• **Work to complete**
The answer is to be the lines of the material from its start through the line containing "лісі без ознак життя", each copied exactly; no pictures.

• **Data in this exercise**
════════

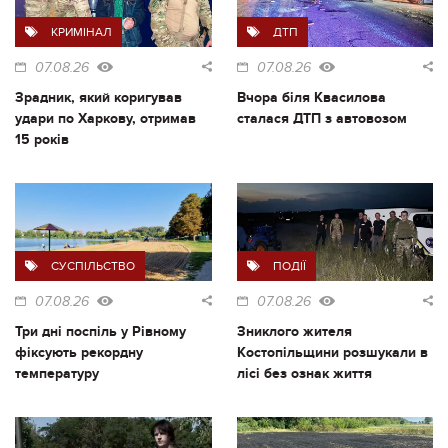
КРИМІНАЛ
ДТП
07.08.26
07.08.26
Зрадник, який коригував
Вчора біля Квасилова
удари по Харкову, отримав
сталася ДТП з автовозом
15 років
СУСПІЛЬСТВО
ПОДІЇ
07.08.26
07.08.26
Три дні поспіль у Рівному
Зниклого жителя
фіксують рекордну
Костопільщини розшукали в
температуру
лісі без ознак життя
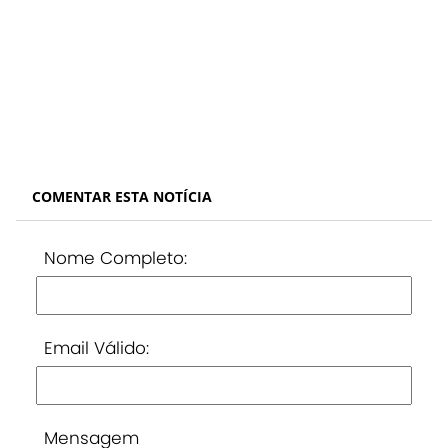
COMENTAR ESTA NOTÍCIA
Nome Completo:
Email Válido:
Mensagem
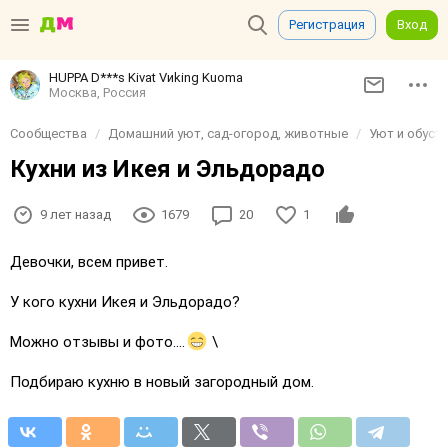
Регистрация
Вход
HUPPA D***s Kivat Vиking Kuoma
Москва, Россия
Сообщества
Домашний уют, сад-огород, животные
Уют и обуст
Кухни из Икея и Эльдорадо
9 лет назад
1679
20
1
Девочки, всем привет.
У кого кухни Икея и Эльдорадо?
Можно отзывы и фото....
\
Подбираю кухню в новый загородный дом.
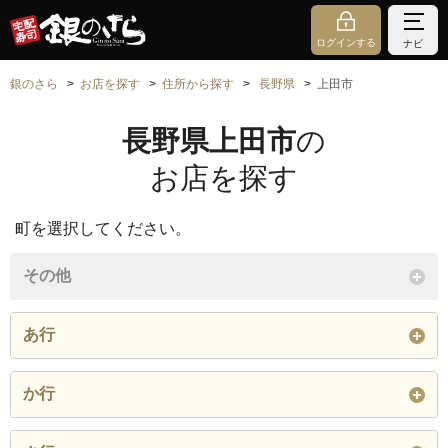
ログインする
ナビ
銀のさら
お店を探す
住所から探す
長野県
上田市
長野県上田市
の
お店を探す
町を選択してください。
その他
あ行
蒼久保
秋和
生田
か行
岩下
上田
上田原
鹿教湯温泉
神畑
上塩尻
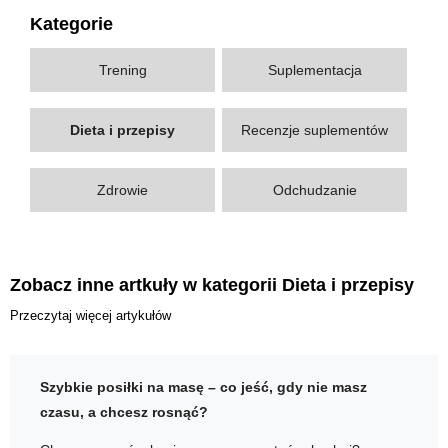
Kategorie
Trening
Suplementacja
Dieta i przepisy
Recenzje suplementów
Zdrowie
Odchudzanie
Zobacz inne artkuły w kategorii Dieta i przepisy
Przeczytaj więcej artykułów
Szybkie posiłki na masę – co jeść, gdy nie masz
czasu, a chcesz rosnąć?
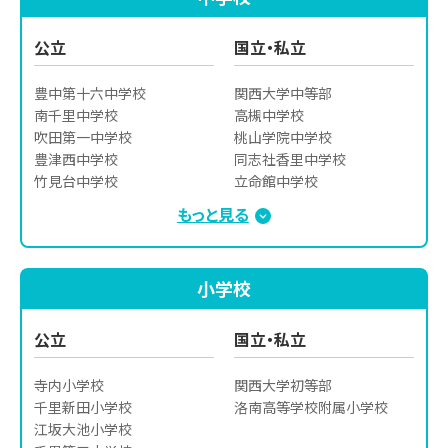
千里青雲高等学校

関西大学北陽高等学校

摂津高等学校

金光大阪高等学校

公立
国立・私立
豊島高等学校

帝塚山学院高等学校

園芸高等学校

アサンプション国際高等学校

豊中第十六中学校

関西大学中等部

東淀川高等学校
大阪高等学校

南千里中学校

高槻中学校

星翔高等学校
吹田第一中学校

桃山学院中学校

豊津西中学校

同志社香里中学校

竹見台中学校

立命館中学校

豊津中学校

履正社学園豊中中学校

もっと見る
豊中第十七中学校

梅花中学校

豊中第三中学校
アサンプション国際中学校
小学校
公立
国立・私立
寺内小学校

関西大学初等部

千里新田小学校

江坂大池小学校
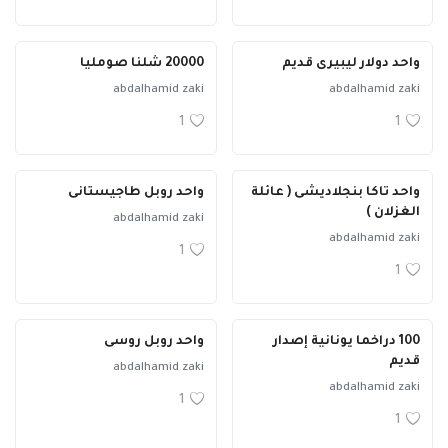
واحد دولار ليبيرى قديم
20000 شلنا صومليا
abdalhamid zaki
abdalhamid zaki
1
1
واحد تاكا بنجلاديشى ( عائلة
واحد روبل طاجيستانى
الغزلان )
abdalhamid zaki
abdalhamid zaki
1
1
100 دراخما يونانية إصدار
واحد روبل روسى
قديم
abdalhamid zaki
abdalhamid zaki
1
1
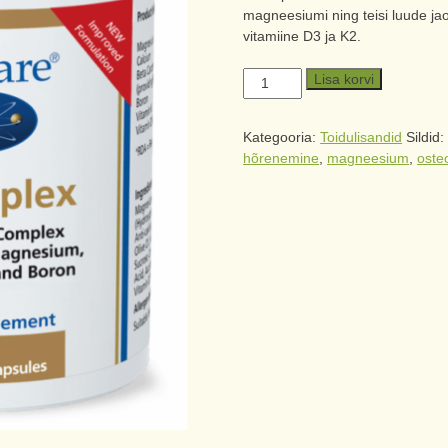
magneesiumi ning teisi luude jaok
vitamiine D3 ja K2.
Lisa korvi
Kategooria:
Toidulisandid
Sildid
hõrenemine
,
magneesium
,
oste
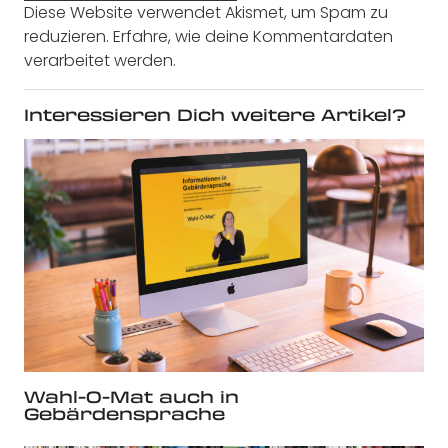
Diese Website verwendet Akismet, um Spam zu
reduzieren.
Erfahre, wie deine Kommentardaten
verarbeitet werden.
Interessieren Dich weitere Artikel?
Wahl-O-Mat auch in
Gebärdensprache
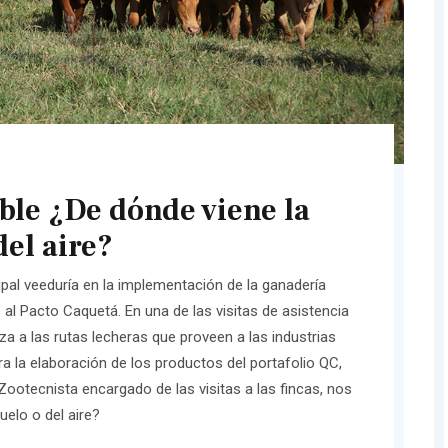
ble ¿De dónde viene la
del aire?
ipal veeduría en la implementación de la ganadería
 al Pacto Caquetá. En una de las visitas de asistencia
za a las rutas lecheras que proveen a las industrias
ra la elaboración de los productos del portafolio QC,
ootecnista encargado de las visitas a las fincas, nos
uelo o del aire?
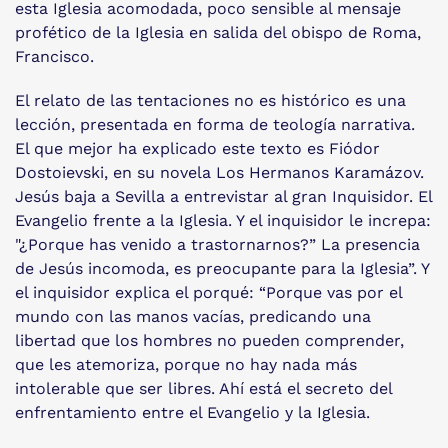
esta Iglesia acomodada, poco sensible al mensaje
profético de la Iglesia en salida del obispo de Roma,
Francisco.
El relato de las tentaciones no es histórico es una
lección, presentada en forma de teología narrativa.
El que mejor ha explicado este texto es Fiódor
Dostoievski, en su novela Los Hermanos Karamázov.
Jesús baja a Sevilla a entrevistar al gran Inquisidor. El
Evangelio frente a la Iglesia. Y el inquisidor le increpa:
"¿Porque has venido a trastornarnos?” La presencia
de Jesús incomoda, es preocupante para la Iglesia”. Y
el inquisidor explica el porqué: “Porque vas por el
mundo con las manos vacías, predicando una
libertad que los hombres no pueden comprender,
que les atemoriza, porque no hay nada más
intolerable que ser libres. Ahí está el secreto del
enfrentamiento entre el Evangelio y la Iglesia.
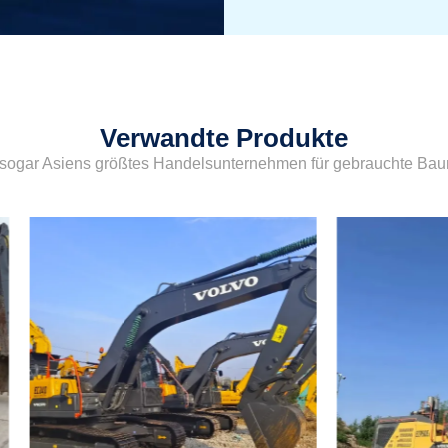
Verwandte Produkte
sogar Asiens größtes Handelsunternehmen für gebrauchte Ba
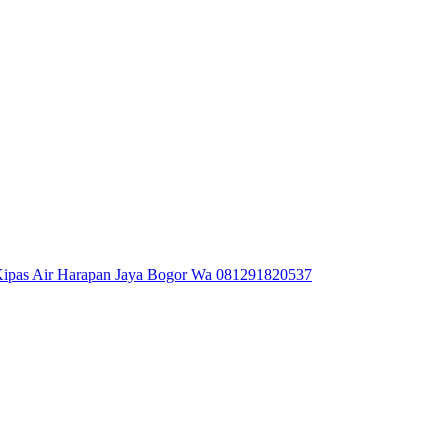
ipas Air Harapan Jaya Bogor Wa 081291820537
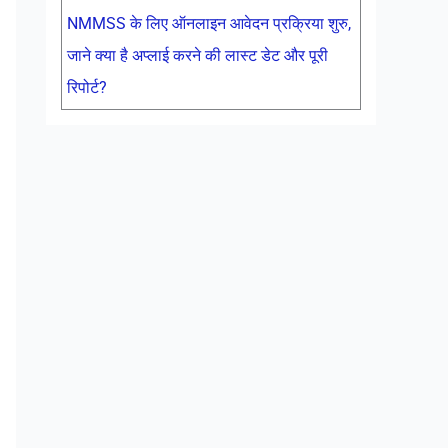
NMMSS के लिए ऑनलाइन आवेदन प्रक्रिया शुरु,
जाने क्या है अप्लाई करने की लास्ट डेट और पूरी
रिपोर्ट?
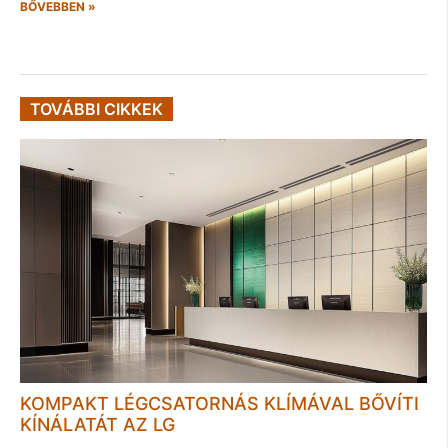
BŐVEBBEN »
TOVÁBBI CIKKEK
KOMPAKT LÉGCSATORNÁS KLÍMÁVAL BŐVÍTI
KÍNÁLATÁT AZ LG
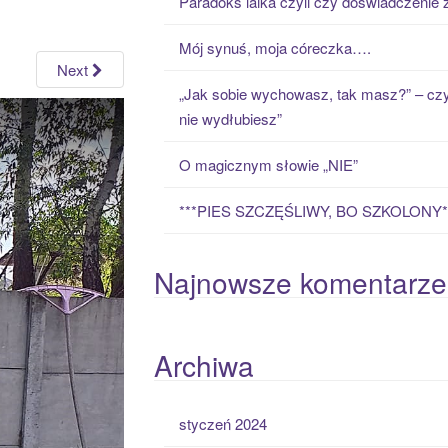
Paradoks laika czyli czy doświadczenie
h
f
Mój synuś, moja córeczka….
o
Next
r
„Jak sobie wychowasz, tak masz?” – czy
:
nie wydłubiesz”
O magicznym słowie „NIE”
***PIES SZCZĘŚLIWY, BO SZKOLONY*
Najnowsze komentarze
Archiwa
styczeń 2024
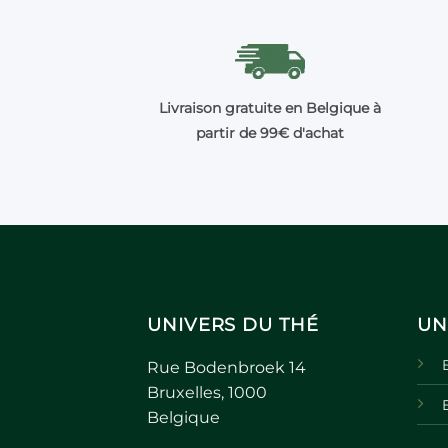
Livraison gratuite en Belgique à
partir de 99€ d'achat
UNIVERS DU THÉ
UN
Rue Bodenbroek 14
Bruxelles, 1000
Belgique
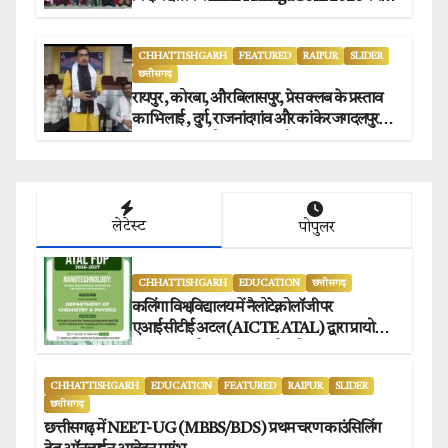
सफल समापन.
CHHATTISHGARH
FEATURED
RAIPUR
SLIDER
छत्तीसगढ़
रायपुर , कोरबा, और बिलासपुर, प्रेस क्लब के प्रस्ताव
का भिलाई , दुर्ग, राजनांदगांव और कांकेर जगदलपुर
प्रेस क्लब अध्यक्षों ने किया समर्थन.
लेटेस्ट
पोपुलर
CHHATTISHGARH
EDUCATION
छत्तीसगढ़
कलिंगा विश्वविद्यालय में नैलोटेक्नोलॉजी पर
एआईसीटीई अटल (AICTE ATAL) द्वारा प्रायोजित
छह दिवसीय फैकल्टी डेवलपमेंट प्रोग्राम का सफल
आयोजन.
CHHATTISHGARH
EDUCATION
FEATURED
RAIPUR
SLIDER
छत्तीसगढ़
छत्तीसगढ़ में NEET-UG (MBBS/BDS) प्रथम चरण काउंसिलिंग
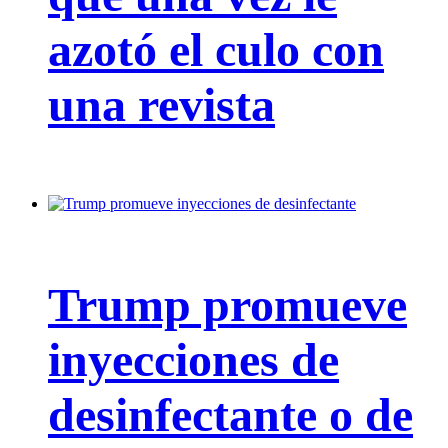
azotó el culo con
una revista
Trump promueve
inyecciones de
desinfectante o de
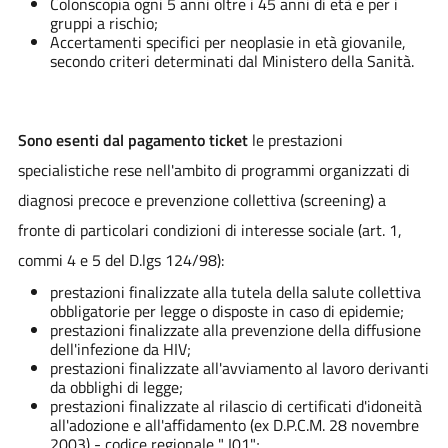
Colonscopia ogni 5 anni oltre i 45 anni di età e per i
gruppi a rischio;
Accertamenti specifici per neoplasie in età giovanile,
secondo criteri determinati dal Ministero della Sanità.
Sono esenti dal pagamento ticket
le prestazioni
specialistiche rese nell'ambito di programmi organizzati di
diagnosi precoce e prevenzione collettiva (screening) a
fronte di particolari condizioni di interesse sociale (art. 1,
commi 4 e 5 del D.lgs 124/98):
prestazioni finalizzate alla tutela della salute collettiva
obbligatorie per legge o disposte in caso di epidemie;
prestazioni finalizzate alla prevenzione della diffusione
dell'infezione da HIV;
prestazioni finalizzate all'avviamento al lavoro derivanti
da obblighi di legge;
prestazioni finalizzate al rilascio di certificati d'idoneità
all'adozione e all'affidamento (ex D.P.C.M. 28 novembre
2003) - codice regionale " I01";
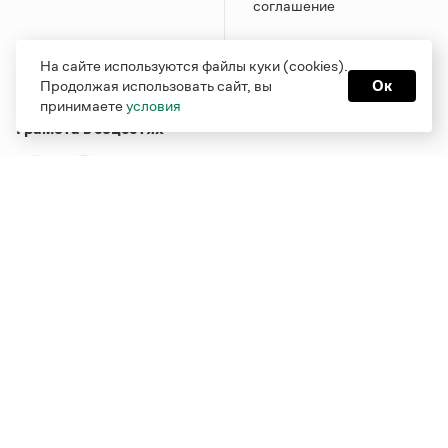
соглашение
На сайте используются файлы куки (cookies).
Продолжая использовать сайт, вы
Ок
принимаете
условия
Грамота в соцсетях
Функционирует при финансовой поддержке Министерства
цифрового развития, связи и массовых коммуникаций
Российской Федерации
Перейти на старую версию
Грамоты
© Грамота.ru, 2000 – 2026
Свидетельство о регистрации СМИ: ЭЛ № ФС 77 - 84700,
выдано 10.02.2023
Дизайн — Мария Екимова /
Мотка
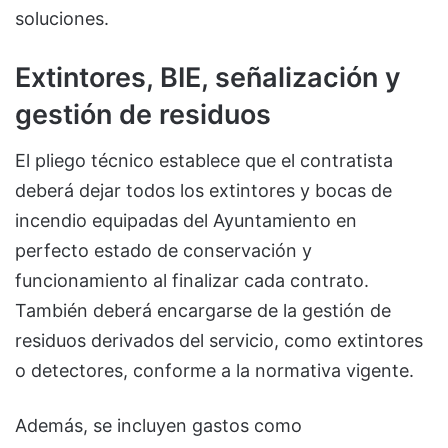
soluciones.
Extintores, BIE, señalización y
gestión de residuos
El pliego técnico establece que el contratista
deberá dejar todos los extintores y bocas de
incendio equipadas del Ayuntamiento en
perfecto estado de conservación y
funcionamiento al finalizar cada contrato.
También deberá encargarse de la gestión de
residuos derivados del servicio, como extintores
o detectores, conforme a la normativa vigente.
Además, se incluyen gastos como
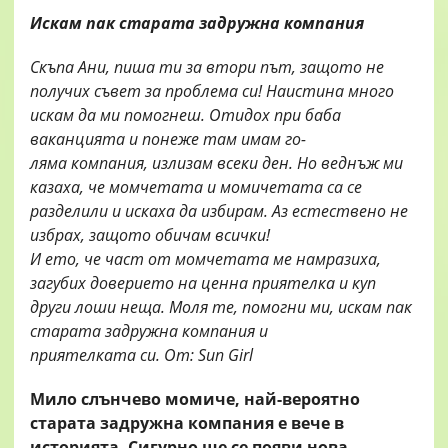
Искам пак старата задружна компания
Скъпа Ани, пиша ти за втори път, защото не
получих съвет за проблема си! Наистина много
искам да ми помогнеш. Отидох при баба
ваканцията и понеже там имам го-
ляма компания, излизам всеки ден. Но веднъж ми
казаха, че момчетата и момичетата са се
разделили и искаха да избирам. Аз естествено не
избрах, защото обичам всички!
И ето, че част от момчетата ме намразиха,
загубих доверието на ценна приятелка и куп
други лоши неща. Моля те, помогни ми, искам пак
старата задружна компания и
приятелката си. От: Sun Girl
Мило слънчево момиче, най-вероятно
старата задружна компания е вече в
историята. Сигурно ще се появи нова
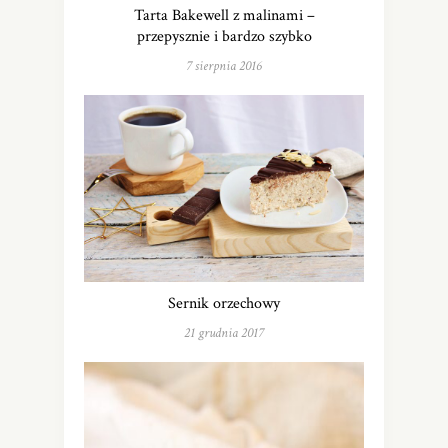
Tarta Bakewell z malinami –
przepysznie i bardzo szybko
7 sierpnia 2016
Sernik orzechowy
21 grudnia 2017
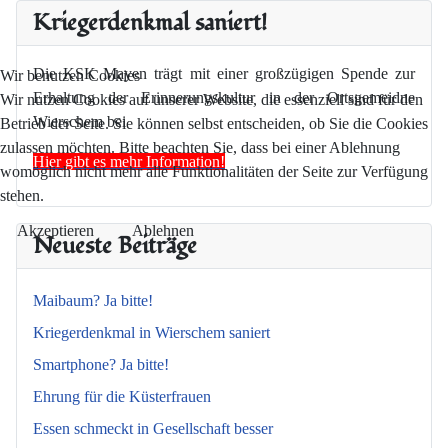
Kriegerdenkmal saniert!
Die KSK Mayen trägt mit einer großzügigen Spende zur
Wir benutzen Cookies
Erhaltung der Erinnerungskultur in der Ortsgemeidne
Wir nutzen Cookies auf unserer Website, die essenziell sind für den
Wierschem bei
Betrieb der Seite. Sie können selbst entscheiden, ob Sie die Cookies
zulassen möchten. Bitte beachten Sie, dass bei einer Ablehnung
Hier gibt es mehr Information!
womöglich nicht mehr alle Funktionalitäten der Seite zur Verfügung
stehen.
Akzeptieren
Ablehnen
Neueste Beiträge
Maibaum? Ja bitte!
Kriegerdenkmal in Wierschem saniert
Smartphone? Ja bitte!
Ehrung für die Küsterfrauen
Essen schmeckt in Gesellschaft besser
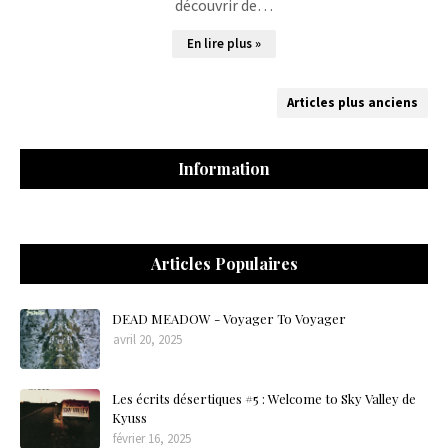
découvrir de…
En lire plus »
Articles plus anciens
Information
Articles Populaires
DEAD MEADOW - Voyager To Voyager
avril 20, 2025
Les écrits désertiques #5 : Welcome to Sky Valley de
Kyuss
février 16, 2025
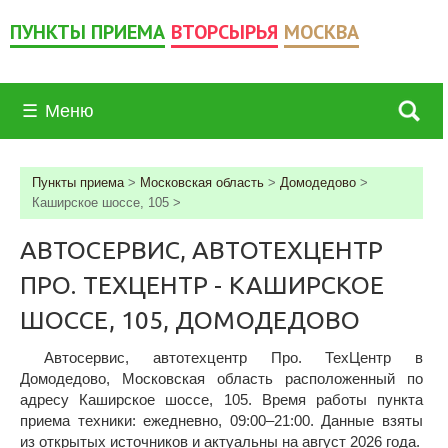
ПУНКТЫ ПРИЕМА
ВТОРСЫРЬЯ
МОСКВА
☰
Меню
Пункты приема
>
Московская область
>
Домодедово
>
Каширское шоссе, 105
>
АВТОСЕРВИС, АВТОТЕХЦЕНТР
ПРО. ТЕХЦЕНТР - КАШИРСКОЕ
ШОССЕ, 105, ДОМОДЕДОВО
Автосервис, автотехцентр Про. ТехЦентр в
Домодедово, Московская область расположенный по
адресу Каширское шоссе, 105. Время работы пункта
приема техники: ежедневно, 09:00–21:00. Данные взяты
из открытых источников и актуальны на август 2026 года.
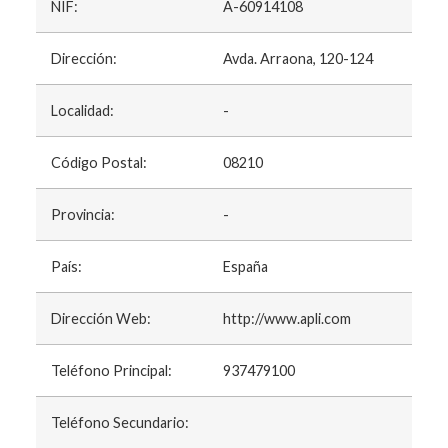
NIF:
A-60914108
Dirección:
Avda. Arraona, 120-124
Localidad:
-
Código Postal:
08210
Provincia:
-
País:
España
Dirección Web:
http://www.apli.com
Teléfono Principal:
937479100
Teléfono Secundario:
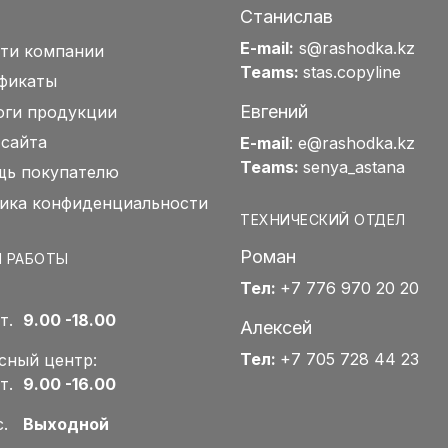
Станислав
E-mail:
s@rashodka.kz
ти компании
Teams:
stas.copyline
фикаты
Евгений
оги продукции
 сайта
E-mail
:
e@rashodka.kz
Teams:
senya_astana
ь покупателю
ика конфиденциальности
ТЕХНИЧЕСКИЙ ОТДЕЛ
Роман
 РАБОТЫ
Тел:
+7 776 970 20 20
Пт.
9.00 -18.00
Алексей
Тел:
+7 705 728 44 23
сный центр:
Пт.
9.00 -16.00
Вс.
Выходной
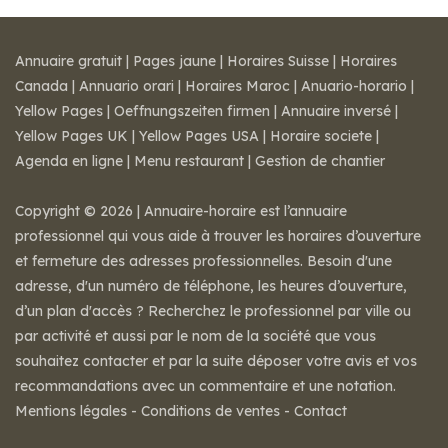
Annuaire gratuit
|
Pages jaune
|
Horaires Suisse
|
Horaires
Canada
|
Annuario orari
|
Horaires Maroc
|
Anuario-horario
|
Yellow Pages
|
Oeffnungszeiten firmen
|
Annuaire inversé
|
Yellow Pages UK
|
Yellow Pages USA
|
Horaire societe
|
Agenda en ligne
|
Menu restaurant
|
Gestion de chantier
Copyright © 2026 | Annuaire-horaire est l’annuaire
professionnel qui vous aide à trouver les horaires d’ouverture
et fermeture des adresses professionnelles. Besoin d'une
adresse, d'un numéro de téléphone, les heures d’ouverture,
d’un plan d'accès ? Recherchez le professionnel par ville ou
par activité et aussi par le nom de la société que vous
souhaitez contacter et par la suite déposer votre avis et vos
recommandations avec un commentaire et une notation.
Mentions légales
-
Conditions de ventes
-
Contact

════════

• **The answer**
КРИМІНАЛ
ДТП
07.08.26
07.08.26
Зрадник, який коригував
Вчора біля Квасилова
удари по Харкову, отримав
сталася ДТП з автовозом
15 років
СУСПІЛЬСТВО
ПОДІЇ
07.08.26
07.08.26
Три дні поспіль у Рівному
Зниклого жителя
фіксують рекордну
Костопільщини розшукали в
температуру
лісі без ознак життя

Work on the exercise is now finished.